■ HOW TO COMPLETE THIS TASK:
Pick out each line in these entries that contains the string "GenerationSoftware".

__________

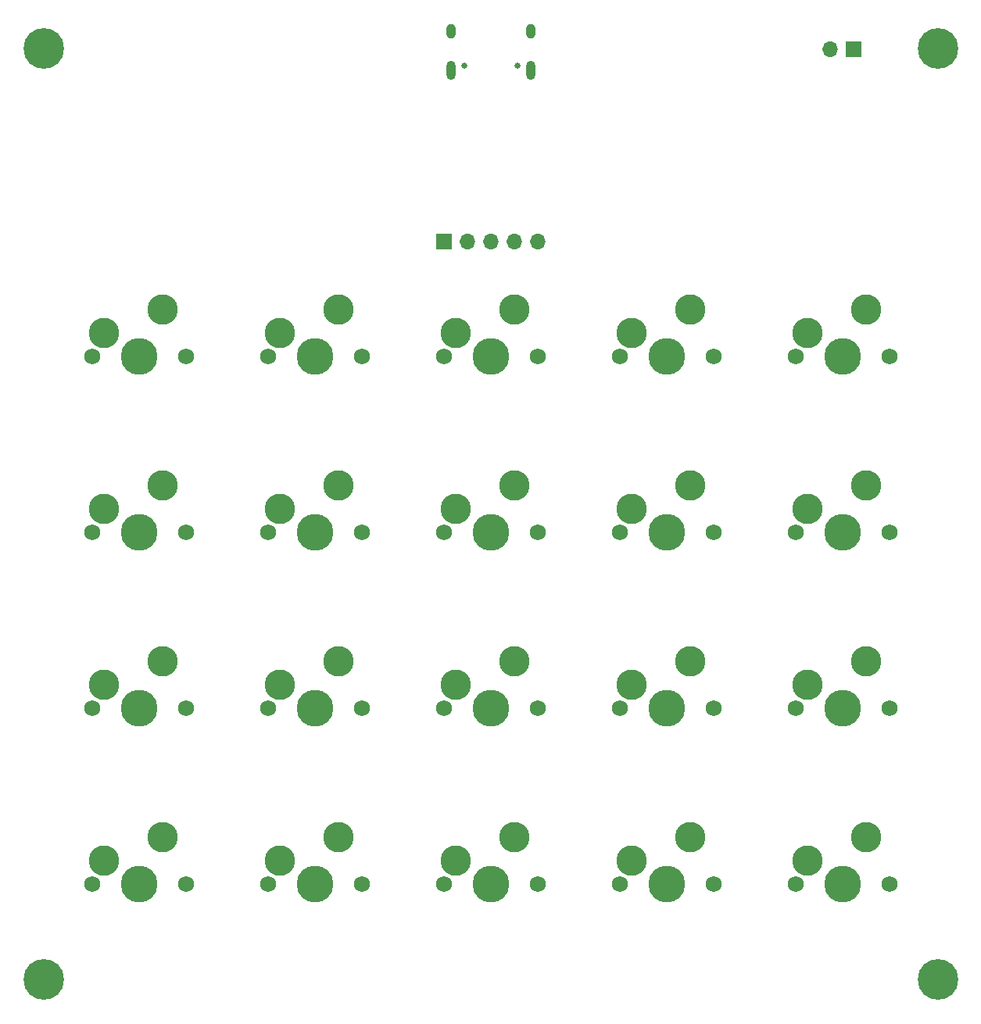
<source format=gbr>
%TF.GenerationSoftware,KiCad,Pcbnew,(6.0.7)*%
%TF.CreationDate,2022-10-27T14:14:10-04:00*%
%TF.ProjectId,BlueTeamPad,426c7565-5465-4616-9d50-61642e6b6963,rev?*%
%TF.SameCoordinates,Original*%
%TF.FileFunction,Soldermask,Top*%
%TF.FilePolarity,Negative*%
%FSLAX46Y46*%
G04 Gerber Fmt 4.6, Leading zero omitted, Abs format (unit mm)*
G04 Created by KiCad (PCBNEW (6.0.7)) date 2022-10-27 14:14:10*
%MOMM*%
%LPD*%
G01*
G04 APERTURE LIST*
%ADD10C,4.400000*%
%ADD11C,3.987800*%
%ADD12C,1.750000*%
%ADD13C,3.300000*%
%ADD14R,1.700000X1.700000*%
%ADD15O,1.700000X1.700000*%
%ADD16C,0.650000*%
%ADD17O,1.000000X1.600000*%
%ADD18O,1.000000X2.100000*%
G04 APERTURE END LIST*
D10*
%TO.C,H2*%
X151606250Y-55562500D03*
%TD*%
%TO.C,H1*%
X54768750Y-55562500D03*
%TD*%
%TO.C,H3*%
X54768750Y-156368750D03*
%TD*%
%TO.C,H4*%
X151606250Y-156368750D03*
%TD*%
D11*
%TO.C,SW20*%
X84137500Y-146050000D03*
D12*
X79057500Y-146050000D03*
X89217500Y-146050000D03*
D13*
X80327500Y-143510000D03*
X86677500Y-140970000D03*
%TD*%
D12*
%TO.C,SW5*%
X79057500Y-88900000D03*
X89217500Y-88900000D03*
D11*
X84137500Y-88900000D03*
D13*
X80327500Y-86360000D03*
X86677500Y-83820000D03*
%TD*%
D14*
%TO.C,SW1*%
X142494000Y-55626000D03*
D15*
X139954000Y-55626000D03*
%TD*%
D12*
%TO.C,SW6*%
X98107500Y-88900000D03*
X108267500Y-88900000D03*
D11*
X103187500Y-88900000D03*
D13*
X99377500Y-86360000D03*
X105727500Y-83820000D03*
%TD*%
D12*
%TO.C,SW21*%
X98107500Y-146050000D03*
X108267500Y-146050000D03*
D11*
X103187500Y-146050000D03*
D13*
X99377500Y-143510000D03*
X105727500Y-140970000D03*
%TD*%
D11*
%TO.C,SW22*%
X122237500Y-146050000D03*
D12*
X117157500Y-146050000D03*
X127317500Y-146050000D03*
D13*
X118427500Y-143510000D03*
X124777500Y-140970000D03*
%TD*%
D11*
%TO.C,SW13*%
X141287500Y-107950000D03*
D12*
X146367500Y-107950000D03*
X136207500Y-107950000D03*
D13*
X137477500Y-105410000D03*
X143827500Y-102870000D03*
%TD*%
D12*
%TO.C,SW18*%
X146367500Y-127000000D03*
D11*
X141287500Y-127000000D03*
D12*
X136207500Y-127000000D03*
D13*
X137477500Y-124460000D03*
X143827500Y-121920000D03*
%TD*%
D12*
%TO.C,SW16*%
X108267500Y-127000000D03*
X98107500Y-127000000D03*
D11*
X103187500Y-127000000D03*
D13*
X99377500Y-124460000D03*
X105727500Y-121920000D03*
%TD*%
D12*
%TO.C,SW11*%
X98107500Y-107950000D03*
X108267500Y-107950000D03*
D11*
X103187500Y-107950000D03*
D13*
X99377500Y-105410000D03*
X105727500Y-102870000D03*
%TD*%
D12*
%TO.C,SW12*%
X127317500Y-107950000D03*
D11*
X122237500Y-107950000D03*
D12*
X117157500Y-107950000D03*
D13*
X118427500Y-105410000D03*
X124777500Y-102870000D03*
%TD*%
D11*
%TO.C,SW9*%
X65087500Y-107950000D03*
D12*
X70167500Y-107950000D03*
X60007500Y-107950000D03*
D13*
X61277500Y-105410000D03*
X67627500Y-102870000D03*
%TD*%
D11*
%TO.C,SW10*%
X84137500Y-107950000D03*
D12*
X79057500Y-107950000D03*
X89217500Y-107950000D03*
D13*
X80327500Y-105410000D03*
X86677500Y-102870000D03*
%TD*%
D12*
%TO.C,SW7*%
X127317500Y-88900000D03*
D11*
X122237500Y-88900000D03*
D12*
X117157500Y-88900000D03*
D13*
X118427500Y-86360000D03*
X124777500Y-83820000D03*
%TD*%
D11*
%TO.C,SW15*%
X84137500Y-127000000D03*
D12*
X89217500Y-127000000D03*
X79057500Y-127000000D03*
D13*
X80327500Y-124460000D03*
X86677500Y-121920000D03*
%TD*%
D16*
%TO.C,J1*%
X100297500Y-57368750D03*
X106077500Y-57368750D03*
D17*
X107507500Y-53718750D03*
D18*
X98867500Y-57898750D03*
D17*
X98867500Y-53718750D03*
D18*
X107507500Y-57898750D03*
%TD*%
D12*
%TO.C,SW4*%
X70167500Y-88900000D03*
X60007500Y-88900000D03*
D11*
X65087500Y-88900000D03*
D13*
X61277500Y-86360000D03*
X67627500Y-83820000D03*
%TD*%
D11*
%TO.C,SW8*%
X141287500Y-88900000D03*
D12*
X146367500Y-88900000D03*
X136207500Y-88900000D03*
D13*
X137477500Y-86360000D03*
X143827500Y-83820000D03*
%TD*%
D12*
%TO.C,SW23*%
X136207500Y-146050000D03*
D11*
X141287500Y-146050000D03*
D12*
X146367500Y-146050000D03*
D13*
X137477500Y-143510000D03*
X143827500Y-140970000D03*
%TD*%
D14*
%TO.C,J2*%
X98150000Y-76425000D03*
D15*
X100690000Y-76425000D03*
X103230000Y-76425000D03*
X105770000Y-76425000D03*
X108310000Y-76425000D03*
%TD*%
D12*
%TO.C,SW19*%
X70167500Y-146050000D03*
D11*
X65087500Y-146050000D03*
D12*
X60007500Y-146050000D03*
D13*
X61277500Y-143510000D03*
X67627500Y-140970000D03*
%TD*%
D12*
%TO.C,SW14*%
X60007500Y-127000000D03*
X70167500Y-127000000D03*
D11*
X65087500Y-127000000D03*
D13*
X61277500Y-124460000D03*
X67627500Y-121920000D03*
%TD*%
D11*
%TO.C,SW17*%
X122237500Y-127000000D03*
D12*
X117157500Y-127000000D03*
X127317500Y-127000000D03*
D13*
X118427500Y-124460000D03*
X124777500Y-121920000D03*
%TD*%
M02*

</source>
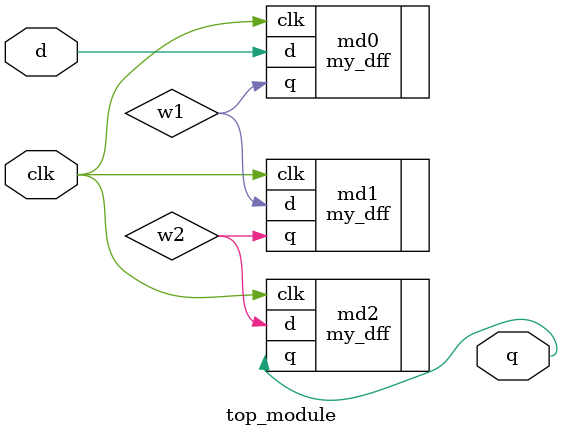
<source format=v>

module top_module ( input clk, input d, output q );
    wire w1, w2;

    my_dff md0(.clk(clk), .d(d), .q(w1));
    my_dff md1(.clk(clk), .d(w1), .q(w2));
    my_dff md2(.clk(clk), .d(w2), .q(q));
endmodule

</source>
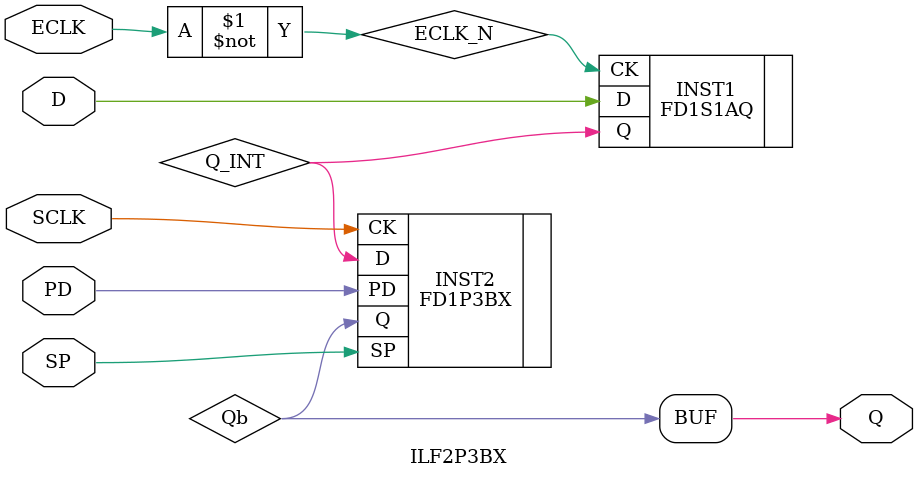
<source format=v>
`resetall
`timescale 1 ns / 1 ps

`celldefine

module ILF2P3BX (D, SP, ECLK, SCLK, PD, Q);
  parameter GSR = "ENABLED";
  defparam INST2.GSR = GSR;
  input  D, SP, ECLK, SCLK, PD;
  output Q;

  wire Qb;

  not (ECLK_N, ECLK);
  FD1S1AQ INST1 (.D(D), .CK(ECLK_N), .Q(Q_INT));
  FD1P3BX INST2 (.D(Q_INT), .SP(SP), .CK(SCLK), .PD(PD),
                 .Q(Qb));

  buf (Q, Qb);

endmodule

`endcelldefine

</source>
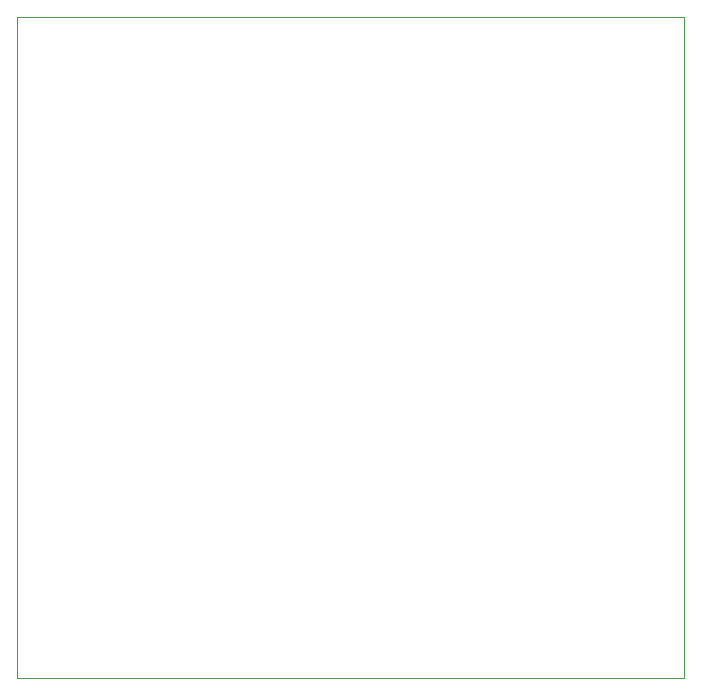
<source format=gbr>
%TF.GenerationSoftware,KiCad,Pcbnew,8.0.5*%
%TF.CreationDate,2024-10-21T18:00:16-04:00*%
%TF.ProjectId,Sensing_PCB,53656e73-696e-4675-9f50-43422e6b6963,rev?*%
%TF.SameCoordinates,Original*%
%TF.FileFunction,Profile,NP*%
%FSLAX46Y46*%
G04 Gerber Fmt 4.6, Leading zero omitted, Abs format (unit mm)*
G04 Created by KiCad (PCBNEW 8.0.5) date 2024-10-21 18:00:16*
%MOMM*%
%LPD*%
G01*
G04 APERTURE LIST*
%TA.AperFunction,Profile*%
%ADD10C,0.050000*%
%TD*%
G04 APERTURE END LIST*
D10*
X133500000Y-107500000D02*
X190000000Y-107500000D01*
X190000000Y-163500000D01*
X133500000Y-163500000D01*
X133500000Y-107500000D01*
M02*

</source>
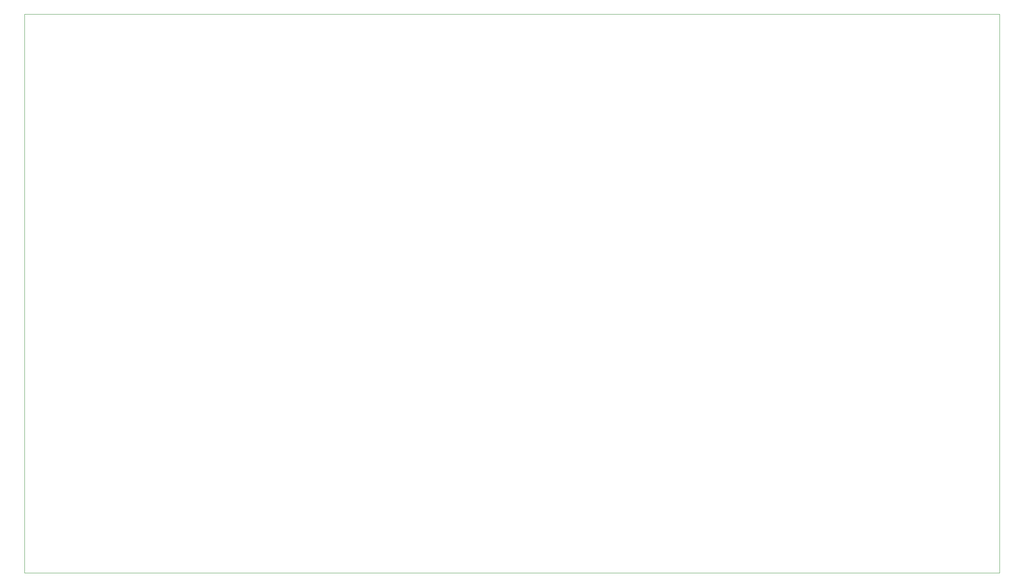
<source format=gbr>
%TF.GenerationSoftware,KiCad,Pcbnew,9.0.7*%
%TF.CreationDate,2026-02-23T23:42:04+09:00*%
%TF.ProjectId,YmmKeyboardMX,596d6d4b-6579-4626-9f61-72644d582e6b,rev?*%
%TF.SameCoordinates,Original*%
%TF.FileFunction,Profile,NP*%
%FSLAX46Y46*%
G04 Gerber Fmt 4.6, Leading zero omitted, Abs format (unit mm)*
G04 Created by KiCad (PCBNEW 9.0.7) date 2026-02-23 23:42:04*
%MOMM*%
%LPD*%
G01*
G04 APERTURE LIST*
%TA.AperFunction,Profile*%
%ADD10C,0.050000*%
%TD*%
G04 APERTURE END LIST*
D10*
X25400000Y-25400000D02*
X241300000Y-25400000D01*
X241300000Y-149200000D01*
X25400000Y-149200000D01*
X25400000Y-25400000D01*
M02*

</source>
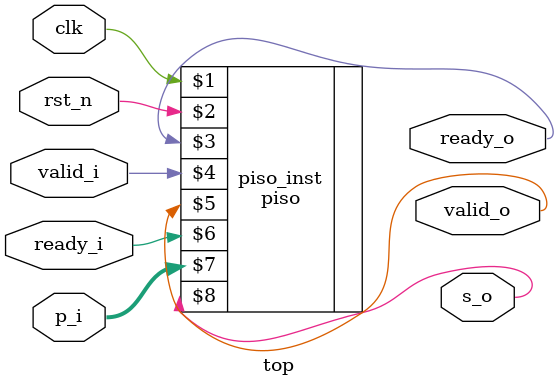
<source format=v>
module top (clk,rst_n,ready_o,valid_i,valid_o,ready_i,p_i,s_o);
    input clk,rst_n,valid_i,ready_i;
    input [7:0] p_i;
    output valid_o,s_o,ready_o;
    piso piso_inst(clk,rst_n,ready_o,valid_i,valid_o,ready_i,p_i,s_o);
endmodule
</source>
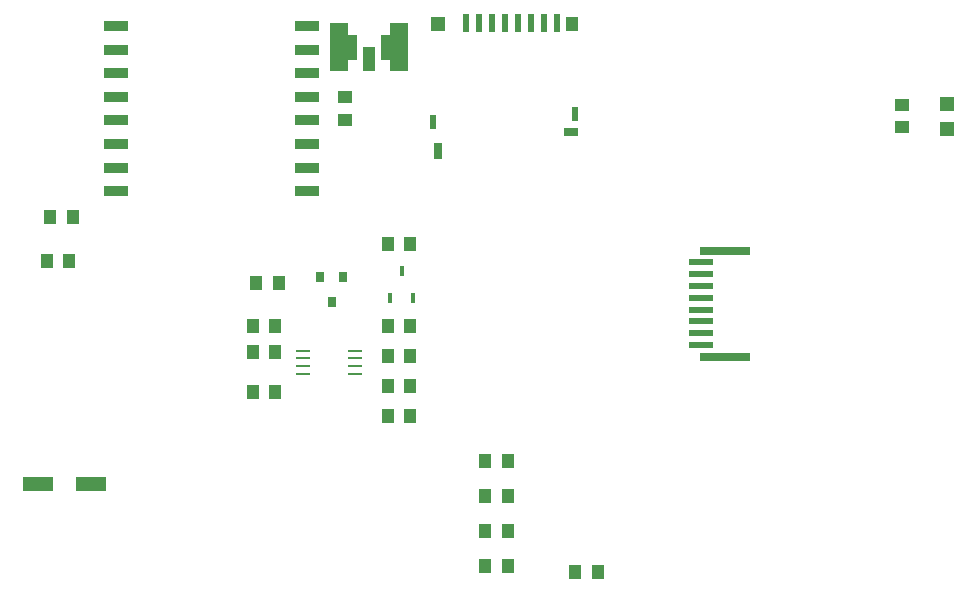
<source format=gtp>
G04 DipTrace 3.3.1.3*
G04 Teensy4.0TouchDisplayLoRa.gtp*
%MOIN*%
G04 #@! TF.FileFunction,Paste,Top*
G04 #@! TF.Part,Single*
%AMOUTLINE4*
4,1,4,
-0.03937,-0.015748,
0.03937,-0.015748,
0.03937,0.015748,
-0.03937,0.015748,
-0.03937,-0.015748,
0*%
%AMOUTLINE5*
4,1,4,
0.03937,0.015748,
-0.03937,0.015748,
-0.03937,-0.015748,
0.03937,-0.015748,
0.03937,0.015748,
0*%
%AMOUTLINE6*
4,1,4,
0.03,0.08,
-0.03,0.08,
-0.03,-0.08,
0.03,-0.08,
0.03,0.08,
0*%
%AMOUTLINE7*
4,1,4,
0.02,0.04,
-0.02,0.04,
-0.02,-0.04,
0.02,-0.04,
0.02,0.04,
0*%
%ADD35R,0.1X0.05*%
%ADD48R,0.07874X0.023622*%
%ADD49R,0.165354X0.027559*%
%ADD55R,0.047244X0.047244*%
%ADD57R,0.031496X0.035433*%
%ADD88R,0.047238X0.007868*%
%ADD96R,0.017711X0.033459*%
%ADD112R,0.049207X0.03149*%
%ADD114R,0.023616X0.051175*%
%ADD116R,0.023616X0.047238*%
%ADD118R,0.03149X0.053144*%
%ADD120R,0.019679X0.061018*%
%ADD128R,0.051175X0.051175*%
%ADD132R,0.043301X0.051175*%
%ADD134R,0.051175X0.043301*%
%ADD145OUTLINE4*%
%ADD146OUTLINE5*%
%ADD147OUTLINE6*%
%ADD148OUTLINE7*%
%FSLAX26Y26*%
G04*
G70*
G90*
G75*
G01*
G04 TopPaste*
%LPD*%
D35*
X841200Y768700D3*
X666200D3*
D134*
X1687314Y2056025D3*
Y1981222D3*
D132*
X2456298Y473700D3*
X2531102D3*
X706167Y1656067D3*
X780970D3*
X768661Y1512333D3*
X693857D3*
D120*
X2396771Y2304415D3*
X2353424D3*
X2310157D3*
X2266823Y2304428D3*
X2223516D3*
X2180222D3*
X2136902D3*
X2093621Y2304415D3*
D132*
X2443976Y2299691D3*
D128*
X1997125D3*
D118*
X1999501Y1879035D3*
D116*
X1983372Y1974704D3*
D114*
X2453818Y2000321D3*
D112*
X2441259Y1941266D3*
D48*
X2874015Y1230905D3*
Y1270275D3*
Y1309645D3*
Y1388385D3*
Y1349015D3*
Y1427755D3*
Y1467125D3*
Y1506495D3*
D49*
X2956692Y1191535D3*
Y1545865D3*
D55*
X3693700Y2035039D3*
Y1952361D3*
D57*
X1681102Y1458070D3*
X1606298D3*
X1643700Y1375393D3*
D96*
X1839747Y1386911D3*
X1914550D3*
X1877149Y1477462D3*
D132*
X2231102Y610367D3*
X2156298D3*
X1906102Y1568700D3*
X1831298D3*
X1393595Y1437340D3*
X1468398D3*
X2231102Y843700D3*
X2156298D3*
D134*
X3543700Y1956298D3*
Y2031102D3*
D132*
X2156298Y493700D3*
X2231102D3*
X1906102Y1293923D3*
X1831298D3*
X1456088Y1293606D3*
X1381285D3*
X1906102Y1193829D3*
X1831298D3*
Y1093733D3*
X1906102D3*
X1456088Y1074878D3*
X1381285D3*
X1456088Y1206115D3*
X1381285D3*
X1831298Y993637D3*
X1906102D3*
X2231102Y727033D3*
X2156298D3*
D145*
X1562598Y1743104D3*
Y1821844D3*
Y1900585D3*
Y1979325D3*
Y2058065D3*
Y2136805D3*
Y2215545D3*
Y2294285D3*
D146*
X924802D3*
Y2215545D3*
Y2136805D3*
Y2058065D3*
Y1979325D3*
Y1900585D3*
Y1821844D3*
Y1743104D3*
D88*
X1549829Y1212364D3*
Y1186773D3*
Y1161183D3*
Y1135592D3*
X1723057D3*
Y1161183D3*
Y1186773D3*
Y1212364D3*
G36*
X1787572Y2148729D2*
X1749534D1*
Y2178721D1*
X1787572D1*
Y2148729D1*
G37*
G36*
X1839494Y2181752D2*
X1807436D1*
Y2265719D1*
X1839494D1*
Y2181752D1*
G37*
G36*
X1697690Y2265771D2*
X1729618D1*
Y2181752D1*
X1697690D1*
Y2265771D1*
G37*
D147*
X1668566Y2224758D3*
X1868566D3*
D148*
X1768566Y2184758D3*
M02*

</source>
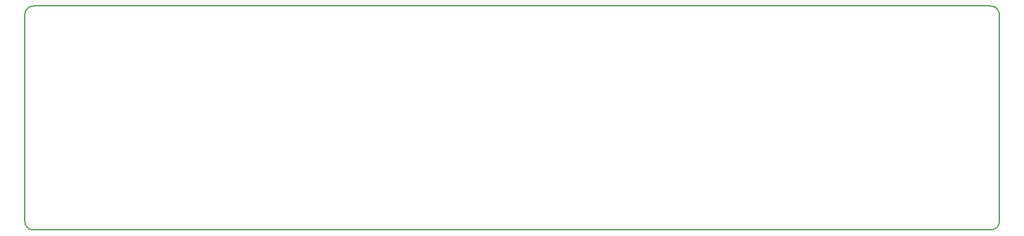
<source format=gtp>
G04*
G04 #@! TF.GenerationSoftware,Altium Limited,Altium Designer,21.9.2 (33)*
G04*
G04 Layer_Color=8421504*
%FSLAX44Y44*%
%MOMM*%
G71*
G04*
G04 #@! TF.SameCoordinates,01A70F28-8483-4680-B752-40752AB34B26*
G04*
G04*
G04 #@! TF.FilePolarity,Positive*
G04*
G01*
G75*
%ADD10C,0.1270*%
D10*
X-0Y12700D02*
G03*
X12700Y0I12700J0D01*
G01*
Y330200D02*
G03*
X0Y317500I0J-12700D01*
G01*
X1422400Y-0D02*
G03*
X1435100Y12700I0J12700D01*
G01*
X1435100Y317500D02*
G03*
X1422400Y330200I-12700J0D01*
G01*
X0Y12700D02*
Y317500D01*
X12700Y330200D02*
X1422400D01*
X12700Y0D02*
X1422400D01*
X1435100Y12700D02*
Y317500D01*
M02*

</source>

__________

■ SOLVED PROBLEM:
%TF.GenerationSoftware,KiCad,Pcbnew,(6.0.7)*%
%TF.GenerationSoftware,KiCad,Pcbnew,8.0.5*%
%TF.GenerationSoftware,KiCad,Pcbnew,9.0.7*%
G04 #@! TF.GenerationSoftware,Altium Limited,Altium Designer,21.9.2 (33)*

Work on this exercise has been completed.